In your personal life:

  • Share your resources: Save anything you find important that helped you on your potential and share it with others who you think might need it to! Links, books, articles, platforms, businesses, personal contacts, business professionals, podcasts, etc!
  • Words of affirmation: We know positive affirmations are essential during self-talk, but they are also extremely valid in the pursuit of empowering others. Encourage people's potential and praise their qualities. This type of encouragement can provide an extra boost of confidence to someone who might need it. You can give words of affirmations on IG posts, text messages, Zoom, or email! (Since seeing each other in person is hard at the moment)
  • Live true to you: Remain authentic to what feels fulfilling to your system. It will influence others to live in their truth. Living authentically means you are not superhuman. You are allowed to contradict yourself, change your mind, change habits, learn, and pivot. That's living true to you and owning who you are. Use this to inspire others to do the same!
  • Stay Informed: Ensure you have the tools and resources to incorporate correct culture, religion, and pronoun sensitivities in your everyday. Stay up to date with social and political issues and continuously read other resources to ensure you stay informed. Defend politically correct ideas when you see others not respecting it!

In your professional life

  • Mentoring: This might sound cliche, but being someone's mentor is so important! Create a safe space where you can answer questions, provide feedback, share resources, and share network to someone who might need it! Don't wait until someone asks you to be their mentor. Take on that role yourself! Sometimes people are too intimidated or uncomfortable to ask. 
  • Your service should be customizable and personalized: Everyone has different lived experiences. Therefore, you should not provide a service through one single template. For example, if you are a wellness practitioner, the healing plan of an LGBTQIA+ person will need to be different than for a cis-gendered woman. The service should cater to the root of their struggles triggered by trauma related to their specific intersect. 
  • Offer your services or products on a subscription-based model: money holds a lot more power than just monetary value.
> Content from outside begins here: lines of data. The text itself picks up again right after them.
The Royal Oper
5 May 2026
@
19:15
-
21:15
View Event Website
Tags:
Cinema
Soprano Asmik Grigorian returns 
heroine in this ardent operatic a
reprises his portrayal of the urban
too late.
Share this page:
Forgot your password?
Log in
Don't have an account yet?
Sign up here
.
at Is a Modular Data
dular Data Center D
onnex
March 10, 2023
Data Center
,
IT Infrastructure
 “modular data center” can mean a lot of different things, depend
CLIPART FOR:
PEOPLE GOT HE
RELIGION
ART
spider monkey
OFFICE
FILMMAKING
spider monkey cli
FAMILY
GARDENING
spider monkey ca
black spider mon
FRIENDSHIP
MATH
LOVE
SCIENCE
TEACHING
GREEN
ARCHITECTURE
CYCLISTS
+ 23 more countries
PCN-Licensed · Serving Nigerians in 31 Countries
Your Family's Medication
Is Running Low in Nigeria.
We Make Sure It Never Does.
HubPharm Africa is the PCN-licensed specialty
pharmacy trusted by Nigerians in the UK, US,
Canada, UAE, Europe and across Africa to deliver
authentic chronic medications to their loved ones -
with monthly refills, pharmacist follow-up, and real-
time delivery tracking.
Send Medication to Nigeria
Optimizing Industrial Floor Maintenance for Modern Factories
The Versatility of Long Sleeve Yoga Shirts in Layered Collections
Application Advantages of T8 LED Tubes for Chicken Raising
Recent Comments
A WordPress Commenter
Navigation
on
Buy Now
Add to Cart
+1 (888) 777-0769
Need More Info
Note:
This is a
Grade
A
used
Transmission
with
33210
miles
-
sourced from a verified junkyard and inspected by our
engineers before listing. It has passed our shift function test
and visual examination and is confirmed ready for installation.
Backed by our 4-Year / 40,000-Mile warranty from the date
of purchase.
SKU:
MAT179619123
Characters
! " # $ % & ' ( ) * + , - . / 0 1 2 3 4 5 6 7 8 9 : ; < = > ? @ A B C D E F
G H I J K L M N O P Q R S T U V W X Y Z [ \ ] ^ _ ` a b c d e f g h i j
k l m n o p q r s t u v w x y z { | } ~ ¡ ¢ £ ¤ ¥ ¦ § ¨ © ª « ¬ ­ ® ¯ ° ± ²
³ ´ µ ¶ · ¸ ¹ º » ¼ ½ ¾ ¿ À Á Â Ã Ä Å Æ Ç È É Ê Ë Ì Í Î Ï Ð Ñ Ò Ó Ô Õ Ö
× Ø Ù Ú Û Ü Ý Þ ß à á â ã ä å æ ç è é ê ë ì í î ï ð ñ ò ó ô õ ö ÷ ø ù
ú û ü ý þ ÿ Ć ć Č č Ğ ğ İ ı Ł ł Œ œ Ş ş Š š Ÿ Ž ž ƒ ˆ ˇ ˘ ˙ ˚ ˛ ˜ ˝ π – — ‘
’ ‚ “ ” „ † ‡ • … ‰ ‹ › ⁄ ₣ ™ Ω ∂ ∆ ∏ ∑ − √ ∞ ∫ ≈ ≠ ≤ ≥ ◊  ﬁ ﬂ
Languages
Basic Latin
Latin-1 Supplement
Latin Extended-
It has many dimensions and elements to it because it limits the potential of those who do not have enough of it. Through subscription models, you are allowing someone to spread out and break down costs in a more digestible way. Subscriptions can be similar to a payment plan without interests.
  • Offer your services or products on a sliding scale: This works by allowing people the choice to pay more to support others who cannot pay the full price and pay less to support those who cannot pay the full cost.  
  • Share Resources: Make resources available to redirect folks to other organizations or professionals that cater to their specific needs that you may not be able to offer because of limiting capabilities/resources.
  • Promote a “Pay Forward” Program: This will initiate the voluntary donation from your privileged clients to help fund your services for BIPOC/ LGBTQIA+ in financial need. 

Remain in Balance

Lastly, in our pursuit of helping others, it can be easy to forget about ourselves. It's unrealistic to be a voice of empowerment if you don't take proper care of yourself. Remember that wellness advocacy requires energy, so be mindful and intuitive of your emotional, physical, mental, and spiritual needs.  

In Conclusion

In pursuit of our wellness potential, think collectively. Alter your ideas behind wellness and community work! You can be an advocate in many ways in your life, there is not one-size-fits all. Challenge the narrow assumptions about power, wellness, helping, achieving, and succeeding. We are free-thinking, free-acting people that have the capability of striving for individual potential while empowering others along the way. Remember that collective empowerment is strategic to your wellbeing because if your community is thriving in their potential, then so are you. We can achieve so much when we heal together!

References

Four Transforming Values, the Springfield Dominican Anti-Racism Team, September 2010.